- Lazarus has been aggressively targeting Japanese crypto companies through phishing
- Lazarus is responsible for several major hacks outside the blockchain industry
- TORN Price at the time of writing – $5.88
According to a joint statement issued by Japan’s National Police and Financial Services Agencies, the state-sponsored cybercriminal organization Lazarus of North Korea has targeted Japanese cryptocurrency businesses.
According to a report from Japan News, phishing and social engineering were used in the attacks. The alleged Lazarus hackers posed as crypto company executives in emails and social media posts in order to communicate with companies they wanted to target.
The attackers made off with cryptocurrency after infecting the internal systems of the target companies with malware after making contact.
Lazarus was the lead suspect in a $100 million raid on Harmony Protocol.
Before making any arrests, authorities issued an advisory statement naming the suspect group—a measure that has only been taken five times in Japan’s history.

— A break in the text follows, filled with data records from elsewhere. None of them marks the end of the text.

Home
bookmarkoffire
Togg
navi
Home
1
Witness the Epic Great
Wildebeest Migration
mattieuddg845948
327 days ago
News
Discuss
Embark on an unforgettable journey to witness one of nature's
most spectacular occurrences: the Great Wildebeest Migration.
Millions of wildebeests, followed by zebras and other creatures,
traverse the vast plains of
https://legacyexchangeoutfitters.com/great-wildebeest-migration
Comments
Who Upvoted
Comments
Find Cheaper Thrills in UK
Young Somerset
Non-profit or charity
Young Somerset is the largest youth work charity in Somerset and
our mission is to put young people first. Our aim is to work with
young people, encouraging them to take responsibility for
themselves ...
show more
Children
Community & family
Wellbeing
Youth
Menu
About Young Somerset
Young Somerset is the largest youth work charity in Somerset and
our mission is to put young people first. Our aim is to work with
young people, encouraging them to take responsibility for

In addition, the joint statement provided some general security tips, advising potential targets to be cautious when opening emails or hyperlinks and to offline store their private keys.

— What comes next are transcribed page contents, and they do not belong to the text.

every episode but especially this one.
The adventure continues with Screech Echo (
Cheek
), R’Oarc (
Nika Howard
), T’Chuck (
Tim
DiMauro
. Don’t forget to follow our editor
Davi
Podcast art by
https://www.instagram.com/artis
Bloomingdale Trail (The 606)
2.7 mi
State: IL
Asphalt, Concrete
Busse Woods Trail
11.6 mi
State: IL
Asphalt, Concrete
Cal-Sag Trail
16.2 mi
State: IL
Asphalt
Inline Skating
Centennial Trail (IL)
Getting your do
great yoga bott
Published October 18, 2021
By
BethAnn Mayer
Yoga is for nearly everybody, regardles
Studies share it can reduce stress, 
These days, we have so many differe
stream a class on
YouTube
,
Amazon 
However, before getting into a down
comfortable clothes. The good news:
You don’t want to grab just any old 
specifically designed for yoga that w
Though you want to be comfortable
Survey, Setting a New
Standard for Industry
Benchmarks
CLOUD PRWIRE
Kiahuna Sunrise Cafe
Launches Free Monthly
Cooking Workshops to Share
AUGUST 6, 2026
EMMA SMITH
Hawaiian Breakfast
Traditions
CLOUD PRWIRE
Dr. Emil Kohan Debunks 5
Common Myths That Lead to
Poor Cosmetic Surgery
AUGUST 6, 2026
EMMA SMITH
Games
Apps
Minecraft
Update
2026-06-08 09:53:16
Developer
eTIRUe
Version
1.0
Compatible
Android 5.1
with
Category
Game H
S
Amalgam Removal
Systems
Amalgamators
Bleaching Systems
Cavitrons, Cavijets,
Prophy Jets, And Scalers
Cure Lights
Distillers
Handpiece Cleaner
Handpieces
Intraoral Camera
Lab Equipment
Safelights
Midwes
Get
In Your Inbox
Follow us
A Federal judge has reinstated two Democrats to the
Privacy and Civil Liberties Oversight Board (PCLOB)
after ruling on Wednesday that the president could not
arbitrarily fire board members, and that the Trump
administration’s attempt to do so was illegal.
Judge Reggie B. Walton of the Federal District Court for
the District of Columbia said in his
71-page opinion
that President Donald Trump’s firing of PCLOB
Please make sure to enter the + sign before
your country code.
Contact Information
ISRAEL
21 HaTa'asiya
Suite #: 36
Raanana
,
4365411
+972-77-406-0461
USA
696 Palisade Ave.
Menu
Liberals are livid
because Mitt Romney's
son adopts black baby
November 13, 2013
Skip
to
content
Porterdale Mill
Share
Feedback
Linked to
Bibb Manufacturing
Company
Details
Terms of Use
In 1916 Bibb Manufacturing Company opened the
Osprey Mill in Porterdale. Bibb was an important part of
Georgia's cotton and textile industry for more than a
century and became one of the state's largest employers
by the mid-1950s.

The NPA said that some of the attacks were successful, but it didn’t say how much was stolen or what happened. The WannaCry ransomware attack in 2017, the Sony Pictures attack in 2014, and a series of cyber raids on pharmaceutical companies in 2020, including COVID-19 vaccine developers AstraZeneca, are all attributed to Lazarus, who moves into crypto.
Lazarus also started stealing cryptographic nine-digit numbers this year. The group was linked in April to the historic attack on Sky Mavis’s Ethereum sidechain Ronin, which cost $622 million.

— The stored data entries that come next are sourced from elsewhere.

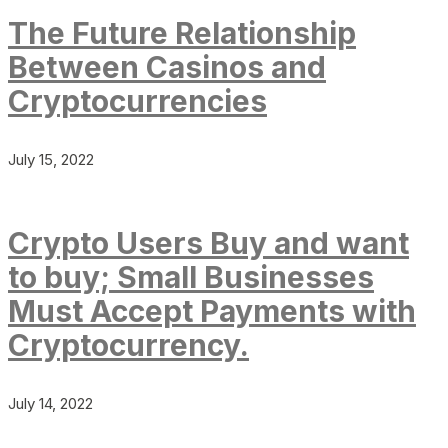
The Future Relationship
Between Casinos and
Cryptocurrencies
July 15, 2022
Crypto Users Buy and want
to buy; Small Businesses
Must Accept Payments with
Cryptocurrency.
July 14, 2022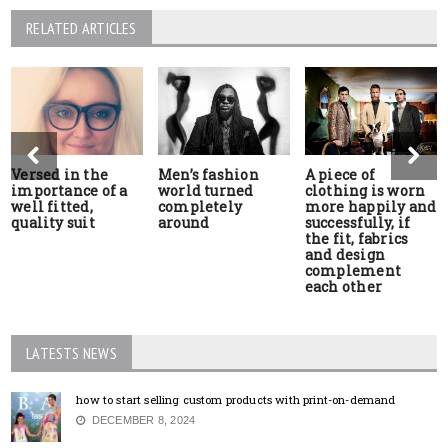
RELATED ARTICLES
Versed in the
Men’s fashion
A piece of
importance of a
world turned
clothing is worn
well fitted,
completely
more happily and
quality suit
around
successfully, if
the fit, fabrics
and design
complement
each other
LATESTS NEWS
how to start selling custom products with print-on-demand
DECEMBER 8, 2024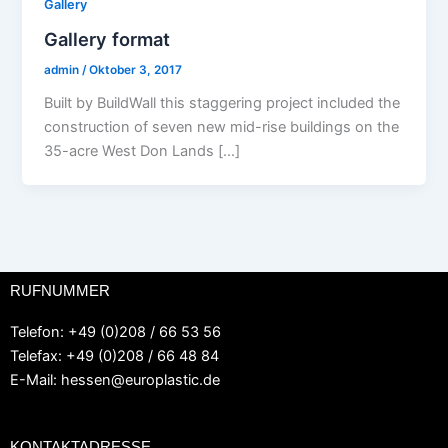
Gallery
Gallery format
admin
/
Oktober 3, 2017
Built by BuildWall this staggering project included the
construction of seven new mid-rise buildings on the
35-acre West Don Lands […]
RUFNUMMER
Telefon: +49 (0)208 / 66 53 56
Telefax: +49 (0)208 / 66 48 84
E-Mail:
hessen@europlastic.de
KONTAKTADRESSE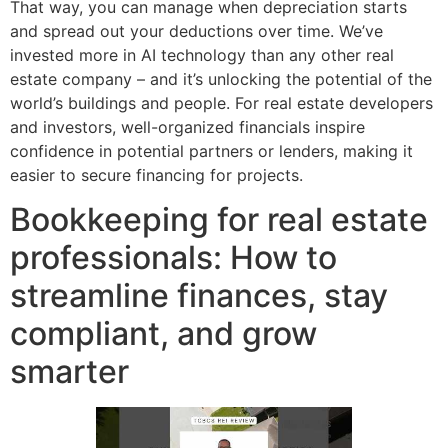
That way, you can manage when depreciation starts
and spread out your deductions over time. We’ve
invested more in AI technology than any other real
estate company – and it’s unlocking the potential of the
world’s buildings and people. For real estate developers
and investors, well-organized financials inspire
confidence in potential partners or lenders, making it
easier to secure financing for projects.
Bookkeeping for real estate
professionals: How to
streamline finances, stay
compliant, and grow
smarter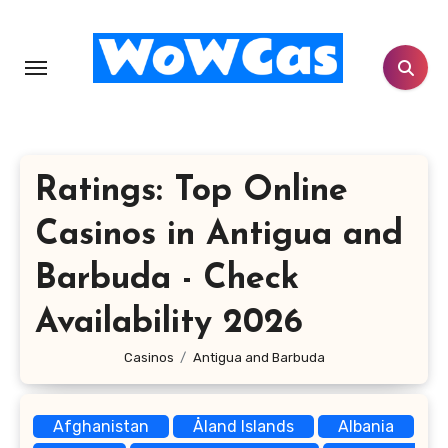
Skip
to
content
Ratings: Top Online
Casinos in Antigua and
Barbuda - Check
Availability 2026
Casinos
Antigua and Barbuda
Afghanistan
Åland Islands
Albania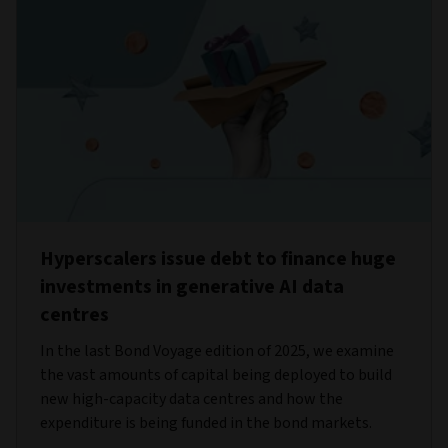
Hyperscalers issue debt to finance huge
investments in generative AI data
centres
In the last Bond Voyage edition of 2025, we examine
the vast amounts of capital being deployed to build
new high-capacity data centres and how the
expenditure is being funded in the bond markets.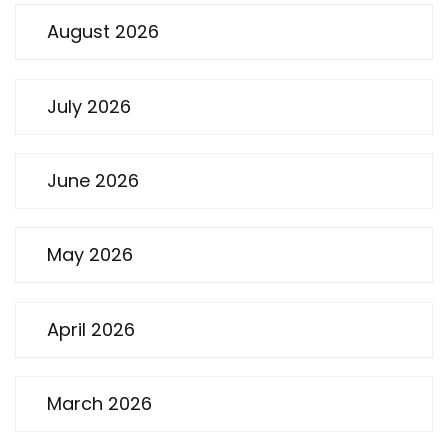
August 2026
July 2026
June 2026
May 2026
April 2026
March 2026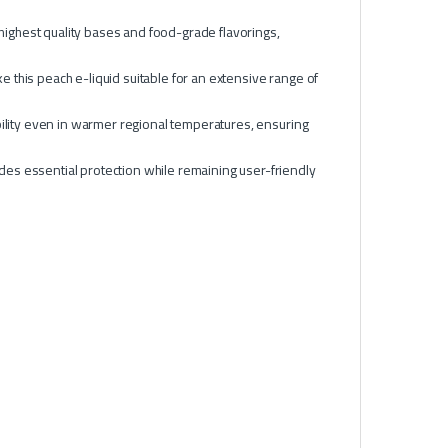
 highest quality bases and food-grade flavorings,
this peach e-liquid suitable for an extensive range of
bility even in warmer regional temperatures, ensuring
des essential protection while remaining user-friendly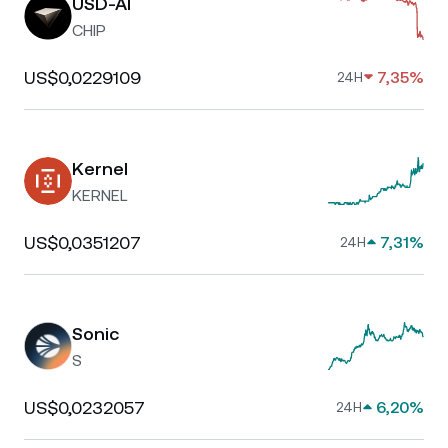
USD-AI
CHIP
US$0,0229109
7,35%
24H
Kernel
KERNEL
US$0,0351207
7,31%
24H
Sonic
S
US$0,0232057
6,20%
24H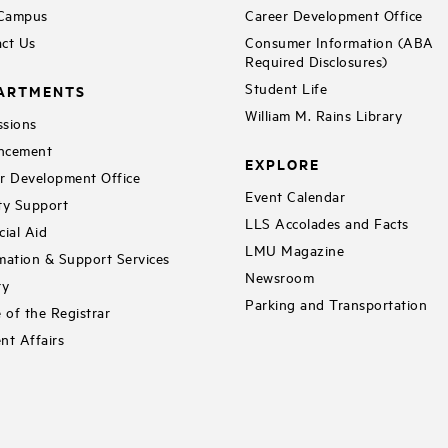
 Campus
Career Development Office
ct Us
Consumer Information (ABA
Required Disclosures)
Student Life
ARTMENTS
William M. Rains Library
sions
ncement
EXPLORE
r Development Office
Event Calendar
ty Support
LLS Accolades and Facts
cial Aid
LMU Magazine
mation & Support Services
Newsroom
ry
Parking and Transportation
e of the Registrar
nt Affairs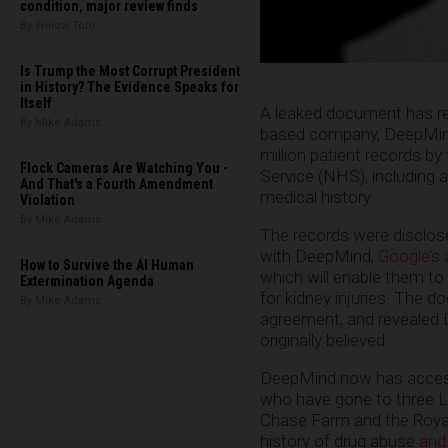
condition, major review finds
By Willow Tohi
Is Trump the Most Corrupt President
in History? The Evidence Speaks for
Itself
A leaked document has re
By Mike Adams
based company, DeepMind
million patient records by
Flock Cameras Are Watching You -
Service (NHS), including a
And That's a Fourth Amendment
medical history.
Violation
By Mike Adams
The records were disclose
with DeepMind,
Google’s ar
How to Survive the AI Human
which will enable them to
Extermination Agenda
for kidney injuries. The 
By Mike Adams
agreement, and revealed 
originally believed.
DeepMind now has access 
who have gone to three L
Chase Farm and the Royal
history of drug abuse
and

Then, in June, Lazarus was the main suspect in a raid on Harmony Protocol that cost $100 million.
Lazarus moves into crypto
Harmony’s Horizon bridge, a cross-chain link between Harmony and Ethereum, Binance Chain, and Bitcoin, was the target of the June breach. At the time, Elliptic’s analysis revealed that the similarities between the two cross-chain bridge attacks strongly suggest Lazarus’ involvement.
This year, Lazarus has also targeted crypto exchanges with malware-laden PDFs and fake job listings with links. ESET Labs researchers studying internet security discovered in August that a fictitious Coinbase job listing was actually a Trojan horse used by the group.
Lazarus carried out the attack once more last month by placing phony job advertisements on Crypto.com. One of the reasons cited by the U.S. Treasury for banning the crypto transaction privacy tool Tornado Cash was Lazarus Group’s documented use of it.